И хотя люди, которых он хотел осчастливить своим творчеством, ничего такого и не ожидали от него, но, глядя на его лицо с явными следами смущенной неплатежеспособности, смутно догадываются, что им чего-то было обещано, но обещание оказалось шарлатански несбыточным.
В общем, тут была какая-то хроническая неловкость. Поэтому, когда машина остановилась возле дома школьного товарища, Зенон выскочил из нее и, кивая соседям, быстро, не давая им как следует вглядеться в свое лицо, даже как бы зачадрив его траурной целеустремленностью, вошел в дом товарища, чтобы перед отлетом выразить ему соболезнование.
Увидев его, товарищ разрыдался, явно вспоминая их далекие, милые вечера. Зенон обнял его, трясущегося от рыданий, прижал к себе и постарался успокоить. Через несколько минут тот немного успокоился, достал платок, тщательно вытер им глаза и вдруг, приосанившись, сказал Зенону с интонацией самоутешения:
– У тебя трое умерло, а у меня все-таки один…
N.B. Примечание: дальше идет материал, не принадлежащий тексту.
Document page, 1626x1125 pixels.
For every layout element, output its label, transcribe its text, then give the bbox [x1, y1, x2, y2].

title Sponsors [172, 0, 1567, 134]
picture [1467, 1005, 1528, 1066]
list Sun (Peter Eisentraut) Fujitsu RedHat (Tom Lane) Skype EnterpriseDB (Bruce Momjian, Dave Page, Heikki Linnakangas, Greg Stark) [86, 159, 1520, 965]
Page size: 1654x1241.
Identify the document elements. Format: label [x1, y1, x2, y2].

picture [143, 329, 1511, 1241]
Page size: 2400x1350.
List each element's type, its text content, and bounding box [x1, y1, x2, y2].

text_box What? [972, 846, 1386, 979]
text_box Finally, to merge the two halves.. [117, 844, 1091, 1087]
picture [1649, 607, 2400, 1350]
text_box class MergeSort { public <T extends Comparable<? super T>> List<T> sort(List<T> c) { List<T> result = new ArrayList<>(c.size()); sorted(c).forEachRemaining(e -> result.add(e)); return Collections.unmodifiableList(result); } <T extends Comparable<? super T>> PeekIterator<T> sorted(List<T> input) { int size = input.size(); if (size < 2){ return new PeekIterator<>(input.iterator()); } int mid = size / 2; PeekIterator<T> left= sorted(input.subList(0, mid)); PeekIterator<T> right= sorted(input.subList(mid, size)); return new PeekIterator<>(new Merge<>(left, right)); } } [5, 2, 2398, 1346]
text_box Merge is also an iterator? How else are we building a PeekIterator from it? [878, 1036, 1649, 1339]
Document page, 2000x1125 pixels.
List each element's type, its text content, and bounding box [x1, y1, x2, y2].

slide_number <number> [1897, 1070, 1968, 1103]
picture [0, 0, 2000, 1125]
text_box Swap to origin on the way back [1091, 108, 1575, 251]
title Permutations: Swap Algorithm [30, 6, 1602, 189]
Как он был хорош, подумал Зенон, когда рыдал у меня на груди, и как стал жалок и беден, когда попытался при помощи логики себя утешить. Не чувствуя никакой личной обиды, Зенон попрощался с этим несчастным человеком и уехал в аэропорт.
Середина лета 1912 года.
В жаркий солнечный день во дворе Большого Дома под сенью яблони на овечьей шкуре сидела двенадцатилетняя Кама и кормила своего племянника Кемальчика.
У подножия яблони на деревянной колоде сидел ее самый старший брат Сандро и рассказывал своему гостю веселые истории из своей еще совсем молодой жизни.